The 9-to-5 grind didn’t appeal to Orr, according to Johnson, providing him with an opportunity to buy the business. It wouldn’t be his first foray into business ownership.

As a middle school student, Johnson took a magic class one summer so that he could earn money by performing at younger children’s birthday parties. In high school, he started a lawn service company. Johnson recalls that his father, to instill in him the lessons of entrepreneurship, required his son to lease the lawn mower from him and pay him mileage when the younger Johnson needed transportation to jobs before he got his driver’s license. By his senior year, Johnson had several employees. He sold the business to one of the employees when he graduated.

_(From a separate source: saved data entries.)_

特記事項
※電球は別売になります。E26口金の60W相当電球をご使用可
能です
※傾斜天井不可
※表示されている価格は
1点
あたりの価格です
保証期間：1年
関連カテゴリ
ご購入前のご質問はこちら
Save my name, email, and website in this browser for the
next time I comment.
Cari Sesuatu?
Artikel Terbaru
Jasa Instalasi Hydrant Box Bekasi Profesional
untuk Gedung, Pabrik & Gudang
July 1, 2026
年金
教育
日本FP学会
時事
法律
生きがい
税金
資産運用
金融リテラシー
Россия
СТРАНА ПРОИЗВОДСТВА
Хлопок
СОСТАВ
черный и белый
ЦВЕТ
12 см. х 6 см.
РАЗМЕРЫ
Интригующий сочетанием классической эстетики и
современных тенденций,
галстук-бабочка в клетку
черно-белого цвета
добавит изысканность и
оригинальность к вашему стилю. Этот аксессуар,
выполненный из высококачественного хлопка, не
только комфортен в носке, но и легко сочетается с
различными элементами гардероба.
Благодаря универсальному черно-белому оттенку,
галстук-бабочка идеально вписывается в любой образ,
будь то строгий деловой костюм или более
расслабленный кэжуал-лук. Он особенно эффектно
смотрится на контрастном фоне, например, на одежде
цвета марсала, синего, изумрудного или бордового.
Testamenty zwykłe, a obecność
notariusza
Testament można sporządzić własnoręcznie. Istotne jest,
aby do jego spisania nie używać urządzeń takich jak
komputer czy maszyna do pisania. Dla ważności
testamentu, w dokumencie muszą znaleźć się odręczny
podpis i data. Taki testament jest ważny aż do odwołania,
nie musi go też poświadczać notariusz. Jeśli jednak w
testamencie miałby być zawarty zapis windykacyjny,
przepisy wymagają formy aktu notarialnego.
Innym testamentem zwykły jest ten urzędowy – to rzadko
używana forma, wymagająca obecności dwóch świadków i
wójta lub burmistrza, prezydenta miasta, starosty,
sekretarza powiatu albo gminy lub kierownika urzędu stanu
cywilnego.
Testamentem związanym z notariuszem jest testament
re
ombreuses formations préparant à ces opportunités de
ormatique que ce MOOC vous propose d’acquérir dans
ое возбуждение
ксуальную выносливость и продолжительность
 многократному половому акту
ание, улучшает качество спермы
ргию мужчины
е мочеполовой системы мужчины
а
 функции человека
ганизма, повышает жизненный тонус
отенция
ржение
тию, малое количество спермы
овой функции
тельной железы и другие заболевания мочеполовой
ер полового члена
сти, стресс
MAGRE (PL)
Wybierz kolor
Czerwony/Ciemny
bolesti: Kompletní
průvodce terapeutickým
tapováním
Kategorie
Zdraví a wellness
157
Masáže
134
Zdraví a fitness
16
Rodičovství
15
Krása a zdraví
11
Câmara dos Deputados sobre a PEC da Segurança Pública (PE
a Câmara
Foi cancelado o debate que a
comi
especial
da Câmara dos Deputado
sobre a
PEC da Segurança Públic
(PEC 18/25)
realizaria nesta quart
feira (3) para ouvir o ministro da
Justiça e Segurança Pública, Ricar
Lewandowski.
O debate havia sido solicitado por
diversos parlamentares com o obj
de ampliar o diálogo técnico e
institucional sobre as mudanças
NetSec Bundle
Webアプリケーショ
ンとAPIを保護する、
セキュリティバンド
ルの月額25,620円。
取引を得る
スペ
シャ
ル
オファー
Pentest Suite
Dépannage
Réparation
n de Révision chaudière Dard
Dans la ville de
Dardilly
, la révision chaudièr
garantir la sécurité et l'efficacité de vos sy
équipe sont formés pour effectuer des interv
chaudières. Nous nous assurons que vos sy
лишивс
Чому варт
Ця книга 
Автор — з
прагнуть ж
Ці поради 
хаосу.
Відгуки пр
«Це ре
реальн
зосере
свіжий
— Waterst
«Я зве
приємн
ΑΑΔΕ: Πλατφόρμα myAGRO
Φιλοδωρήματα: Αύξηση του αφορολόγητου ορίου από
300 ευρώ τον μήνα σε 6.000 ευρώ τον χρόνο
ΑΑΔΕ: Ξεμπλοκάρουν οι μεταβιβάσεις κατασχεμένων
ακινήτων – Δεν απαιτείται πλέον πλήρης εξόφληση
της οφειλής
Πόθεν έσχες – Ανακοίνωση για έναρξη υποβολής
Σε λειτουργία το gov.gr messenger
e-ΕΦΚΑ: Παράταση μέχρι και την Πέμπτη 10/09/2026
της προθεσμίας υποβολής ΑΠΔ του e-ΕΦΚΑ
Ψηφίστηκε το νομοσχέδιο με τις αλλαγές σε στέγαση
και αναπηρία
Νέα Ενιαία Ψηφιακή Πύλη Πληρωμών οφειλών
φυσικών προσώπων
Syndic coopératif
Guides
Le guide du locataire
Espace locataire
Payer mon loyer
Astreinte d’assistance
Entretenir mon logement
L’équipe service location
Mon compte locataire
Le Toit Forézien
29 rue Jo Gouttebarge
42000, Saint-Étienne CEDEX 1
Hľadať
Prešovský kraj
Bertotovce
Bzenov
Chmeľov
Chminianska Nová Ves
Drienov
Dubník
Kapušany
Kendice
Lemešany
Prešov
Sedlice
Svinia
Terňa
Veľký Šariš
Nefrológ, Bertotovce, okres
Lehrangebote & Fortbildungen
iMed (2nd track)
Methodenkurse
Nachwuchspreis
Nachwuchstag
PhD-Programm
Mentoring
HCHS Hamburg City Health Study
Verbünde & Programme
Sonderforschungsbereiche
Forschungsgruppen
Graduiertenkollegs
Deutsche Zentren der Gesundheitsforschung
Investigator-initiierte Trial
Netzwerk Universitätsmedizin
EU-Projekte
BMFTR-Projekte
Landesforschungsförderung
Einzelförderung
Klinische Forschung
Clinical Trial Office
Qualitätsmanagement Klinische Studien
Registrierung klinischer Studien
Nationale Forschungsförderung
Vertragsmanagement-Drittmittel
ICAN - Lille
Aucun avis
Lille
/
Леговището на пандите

To raise the money to purchase Greeley Hat Works, Johnson first attended classes at the Small Business Development Center to help him formulate a business plan. He presented the plan to several area banks, but had no takers. He approached family members with the plan and got a similar reception. However, his parents informed him that he already had the money to buy the business. They had been saving and investing the rent payments they had charged him while he lived at home to attend college.

Johnson took ownership of Greeley Hat Works in 1996, and its growth since has earned the Bravo! 2008 Entrepreneur Award for Greeley.

“I think my plan was to grow smart, not fast,” he said. Johnson had an opportunity to take on a partner that would have grown the business by leaps and bounds into more of a factory instead of a custom shop.

“It ended up not working out and that was a huge blessing,” he said. Even with “smart” growth, Greeley Hat works has grown fast.

In 1995, the company sold 60 hats. After his first year as owner, it expanded to 120 hats. By 2005, he sold 800 hats, after expanding to a new shop.

The company’s hats have gone international, gone to Hollywood and even to Washington, on the heads of President George W. Bush and the diplomats who visit him. Greeley Hat Works is on track to sell 3,000 hats this year, and Johnson still has a hand in about 90 percent of what goes out the door.

“I don’t want to give that up,” he said. “I don’t know if I ever will.”